Bob Champion: Why later life lending is set to grow

The latest data bulletin from the FCA suggests that later life lending is set to grow, writes Bob Champion, as savers with small to medium sized pots struggle to avoid the poverty line

The Financial Conduct Authority’s (FCA) latest data bulletin looks at analysis on how people are using their pension pots following the pension freedom reforms. There are four things that are attracting the attention of commentators:

  • The numbers going into income drawdown without seeking advice
  • The numbers that are withdrawing more than 8% of their drawdown fund
  • The numbers that are cashing in their pensions
  • The numbers that are not taking advantage of annuity guarantees within their pensions

Firstly, we must raise an issue with the numbers because it’s important to point out that the data set here is incomplete. The FCA numbers come from the providers they regulate; Occupational Pension Schemes that are regulated by the Pensions Regulator do not give returns to the FCA. If a member of one of those schemes cashes in their pension or takes a partial lump sum those numbers would not be included in the FCA data. However, if funds were transferred to a FCA-regulated firm to access drawdown or buy an annuity then those numbers would be included.

Another problem is that we do not know the impact of other pension savings on the behaviours being exhibited. Many people have more than one pension; they may also have a defined benefit pension.

However, subject to the above caveats, the data shows 12% of people used their defined contributed (DC) pension pot to buy an annuity. This is consistent with previous FCA data releases. The percentage is almost 20% for those between £30,000 and £100,000; only 6% of those pots below £10,000, and 8% of those above £250,000, were converted to an annuity.

There is also an element of consistency with those not taking advantage of their rights to a Guaranteed Annuity Rate (GAR). Typically these often provide an annuity rate of 10% or more for those aged 65; this is around twice the best rates currently available.

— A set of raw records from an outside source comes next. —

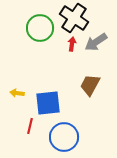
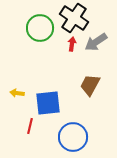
blue circle: moved 9 px right
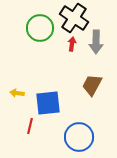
gray arrow: rotated 55 degrees counterclockwise
brown trapezoid: moved 2 px right
blue circle: moved 6 px right
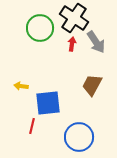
gray arrow: rotated 35 degrees counterclockwise
yellow arrow: moved 4 px right, 7 px up
red line: moved 2 px right
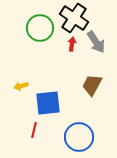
yellow arrow: rotated 24 degrees counterclockwise
red line: moved 2 px right, 4 px down
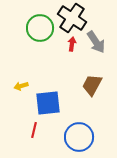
black cross: moved 2 px left
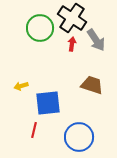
gray arrow: moved 2 px up
brown trapezoid: rotated 80 degrees clockwise
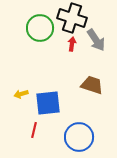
black cross: rotated 16 degrees counterclockwise
yellow arrow: moved 8 px down
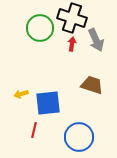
gray arrow: rotated 10 degrees clockwise
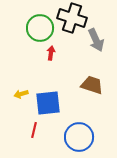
red arrow: moved 21 px left, 9 px down
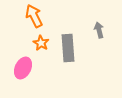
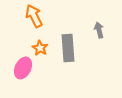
orange star: moved 1 px left, 5 px down
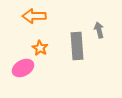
orange arrow: rotated 65 degrees counterclockwise
gray rectangle: moved 9 px right, 2 px up
pink ellipse: rotated 35 degrees clockwise
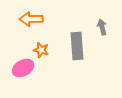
orange arrow: moved 3 px left, 3 px down
gray arrow: moved 3 px right, 3 px up
orange star: moved 1 px right, 2 px down; rotated 14 degrees counterclockwise
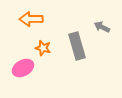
gray arrow: rotated 49 degrees counterclockwise
gray rectangle: rotated 12 degrees counterclockwise
orange star: moved 2 px right, 2 px up
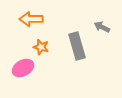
orange star: moved 2 px left, 1 px up
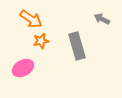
orange arrow: rotated 145 degrees counterclockwise
gray arrow: moved 8 px up
orange star: moved 6 px up; rotated 28 degrees counterclockwise
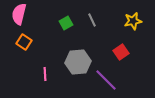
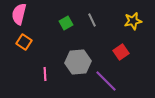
purple line: moved 1 px down
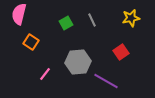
yellow star: moved 2 px left, 3 px up
orange square: moved 7 px right
pink line: rotated 40 degrees clockwise
purple line: rotated 15 degrees counterclockwise
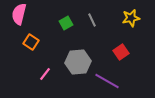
purple line: moved 1 px right
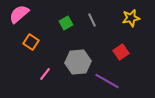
pink semicircle: rotated 35 degrees clockwise
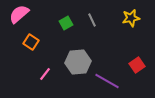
red square: moved 16 px right, 13 px down
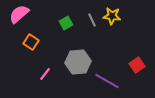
yellow star: moved 19 px left, 2 px up; rotated 18 degrees clockwise
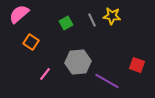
red square: rotated 35 degrees counterclockwise
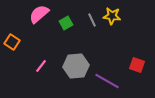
pink semicircle: moved 20 px right
orange square: moved 19 px left
gray hexagon: moved 2 px left, 4 px down
pink line: moved 4 px left, 8 px up
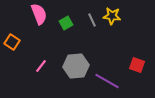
pink semicircle: rotated 110 degrees clockwise
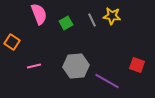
pink line: moved 7 px left; rotated 40 degrees clockwise
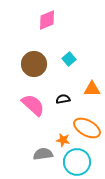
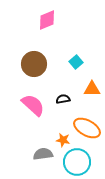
cyan square: moved 7 px right, 3 px down
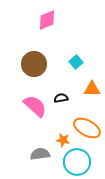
black semicircle: moved 2 px left, 1 px up
pink semicircle: moved 2 px right, 1 px down
gray semicircle: moved 3 px left
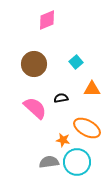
pink semicircle: moved 2 px down
gray semicircle: moved 9 px right, 8 px down
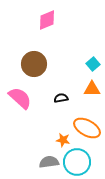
cyan square: moved 17 px right, 2 px down
pink semicircle: moved 15 px left, 10 px up
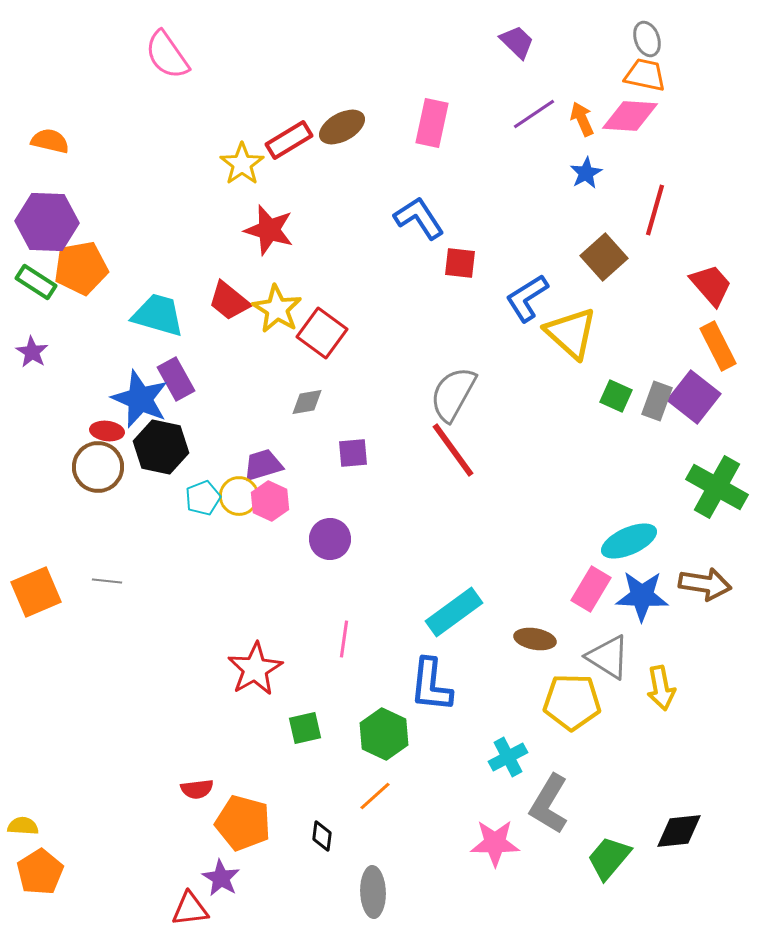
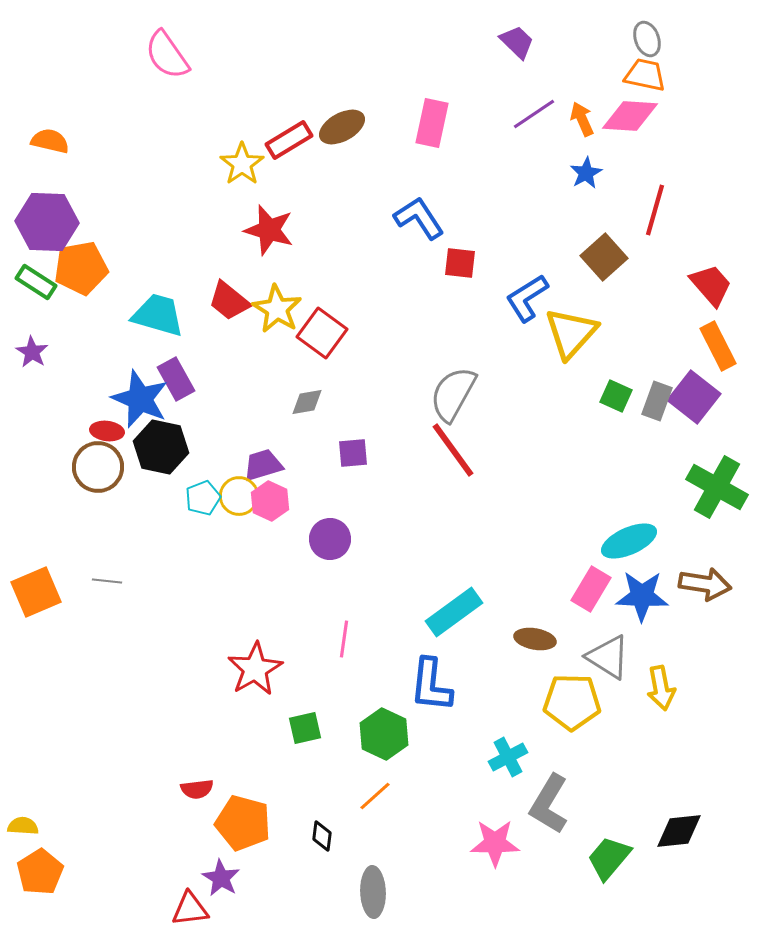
yellow triangle at (571, 333): rotated 30 degrees clockwise
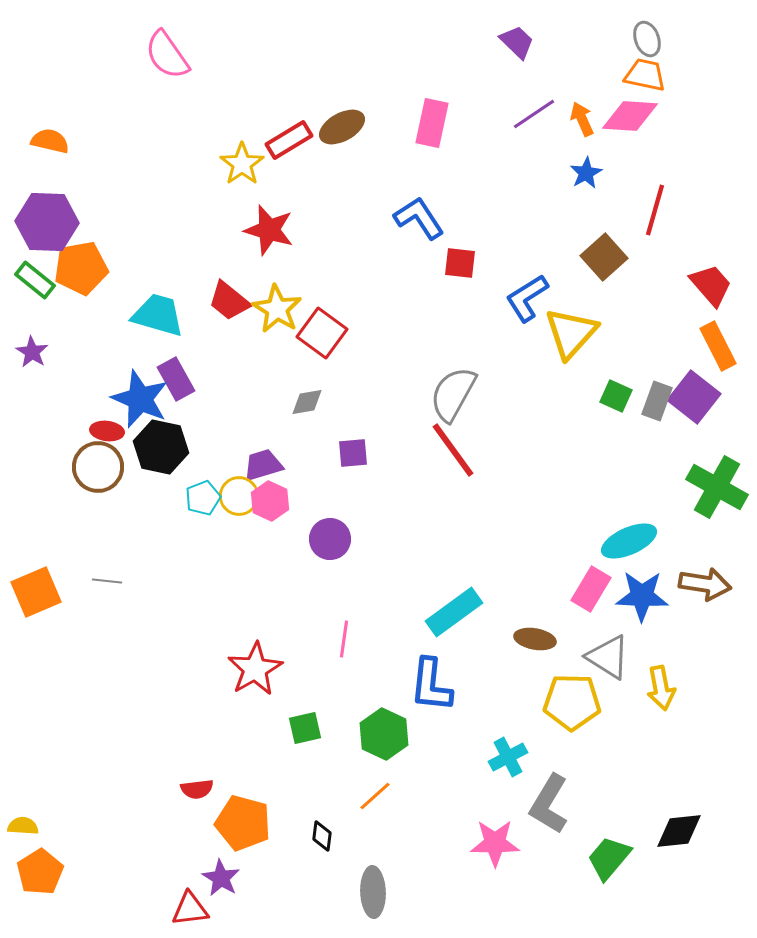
green rectangle at (36, 282): moved 1 px left, 2 px up; rotated 6 degrees clockwise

Overall, the number not taking advantage of this offer was 57% – an alarming rate. However, in the range £30,000 to £100,000 it drops to around 36%. For those below £10,000 the percentage rose to 84%. Did the majority of those cashing in believe an income of up to £1,000 was not worth that much to them? Additionally, the right to a GAR was ignored on nearly 50% of policies above £100,000. Is it because they believe that an invested solution will produce better returns than available on the GAR or do they have other reasons?

‘Two parallel universes’

There appears to be two parallel universes here. The headline number is that 51% cashed in their pensions but deeper analysis shows 87% of these were for pots below £30,000. Nearly 60% of the total pots cashed in were under £10,000.

A third of pots accessed, or two-thirds of those who did not cash in, used income drawdown. A third of those going into income drawdown did not seek advice, and of those 42% had pots worth between £10,000 and £30,000. However 78% with pots above £100,000 did.

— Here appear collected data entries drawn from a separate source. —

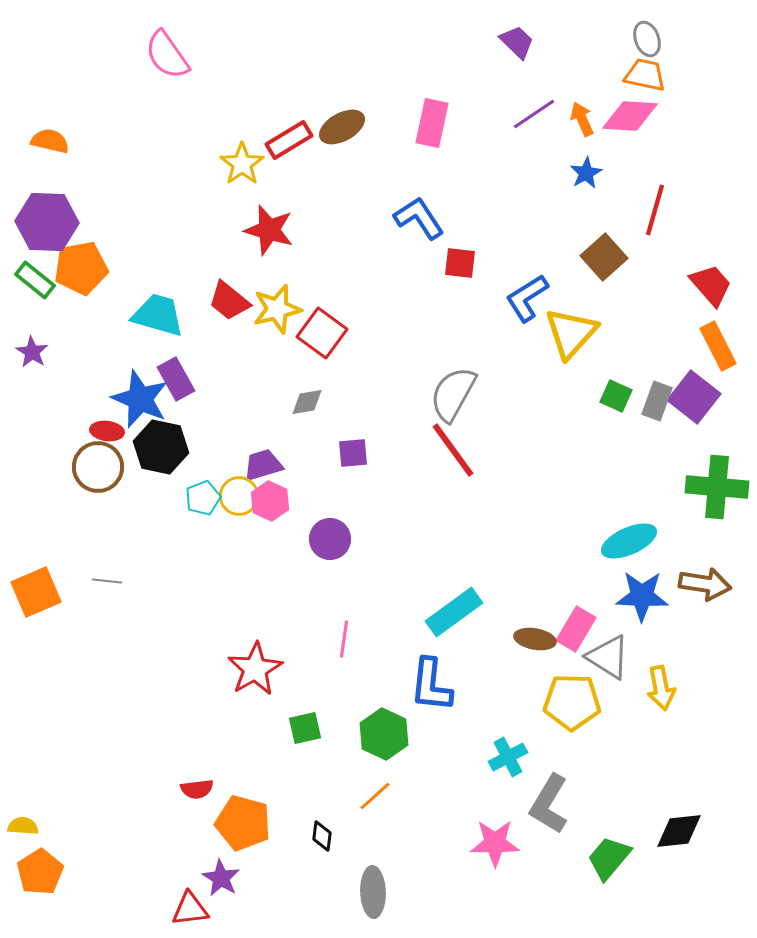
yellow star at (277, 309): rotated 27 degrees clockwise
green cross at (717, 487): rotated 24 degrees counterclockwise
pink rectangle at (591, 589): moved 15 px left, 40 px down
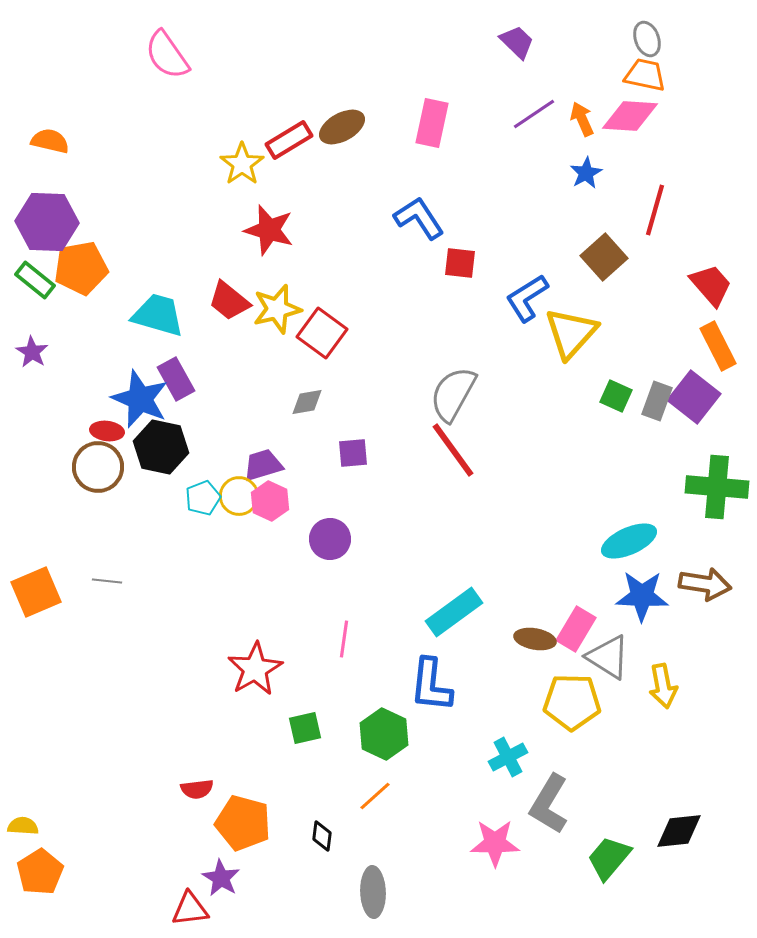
yellow arrow at (661, 688): moved 2 px right, 2 px up
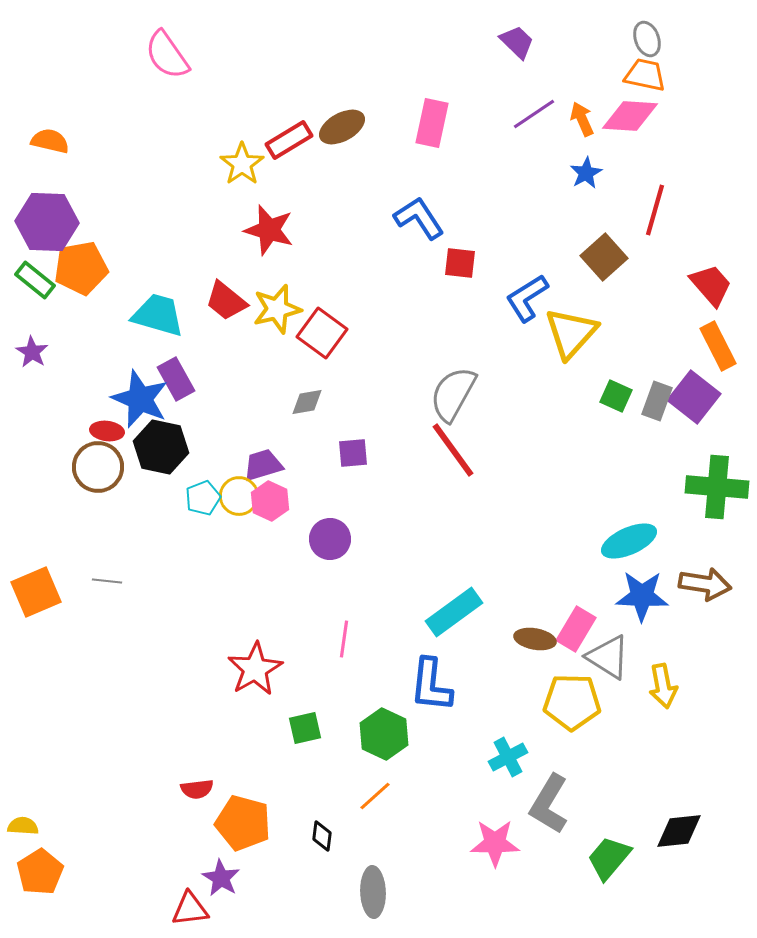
red trapezoid at (229, 301): moved 3 px left
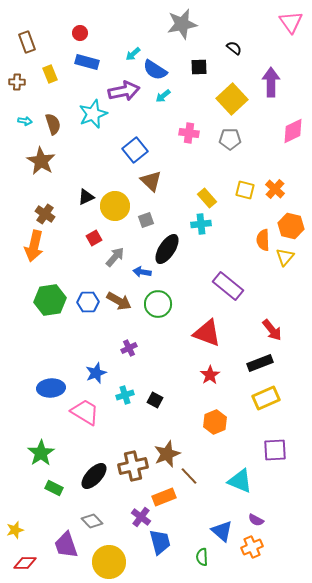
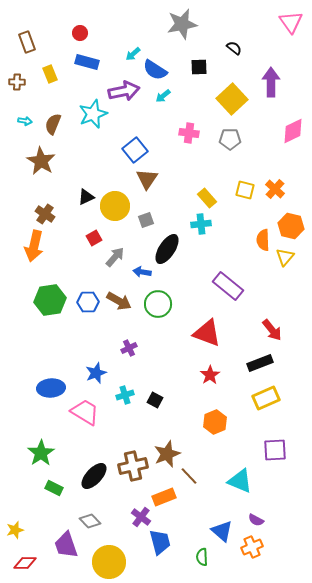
brown semicircle at (53, 124): rotated 140 degrees counterclockwise
brown triangle at (151, 181): moved 4 px left, 2 px up; rotated 20 degrees clockwise
gray diamond at (92, 521): moved 2 px left
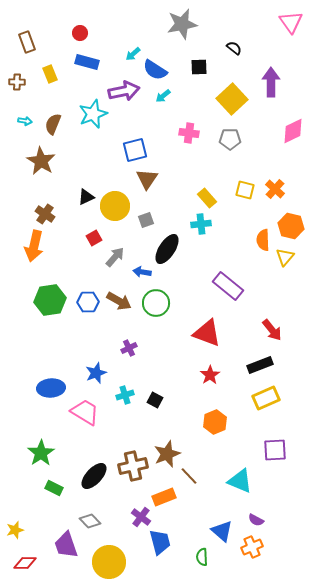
blue square at (135, 150): rotated 25 degrees clockwise
green circle at (158, 304): moved 2 px left, 1 px up
black rectangle at (260, 363): moved 2 px down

A third of those in drawdown withdrew 8% or more of their fund. This is more than double what is recommended if an inflation-proofed income is going to sustain for a lifetime. However again, deeper analysis shows the smaller the pot the greater the number who may be taking excessive withdrawals – above £250,000 the number is 10%; but below £10,000 the number is 68% and between £10,000 and £30,000 the number is 54%.

This data does not give any reasons why, but pots of this size are not being used to provide lifetime income. For those with smaller pension pots we do not know what else they have. Does the pot exist in addition to a DB pension being used to finance early retirement? Is one DC pot being run down before another, larger pot, will be used for retirement income? This may be the case, but these are likely to be exceptions. If the average pension pot at retirement is below £50,000, the above numbers give some interesting pointers to the future.

£30,000 pot is not enough

Thanks to auto-enrolment the numbers retiring with small and moderate pension pots will grow rapidly, but there is no reason to believe their behaviour will be any different from those with current small pots. We are undoubtedly seeing a change in behaviours post-pension freedoms; those who have pension funds below £30,000 do not behave as conventional pension savers. Auto-enrolment has introduced nine million new pension savers but it will probably take 15 years or more before they can retire with pension savings of £30,000.

However, £30,000 equates to no more than £1,500 a year lifetime income in retirement. Add that to £8,500 State pension and you are far short of the £14,000 a year the Resolution Foundation believe to be the minimum income required in retirement to avoid poverty.

For those who are homeowners there will be a need to think (at the very least) how best to use their moderate pension savings alongside their housing wealth to meet their living needs. The latest pension data therefore shows that the demand for later life lending is likely to grow for many years to come.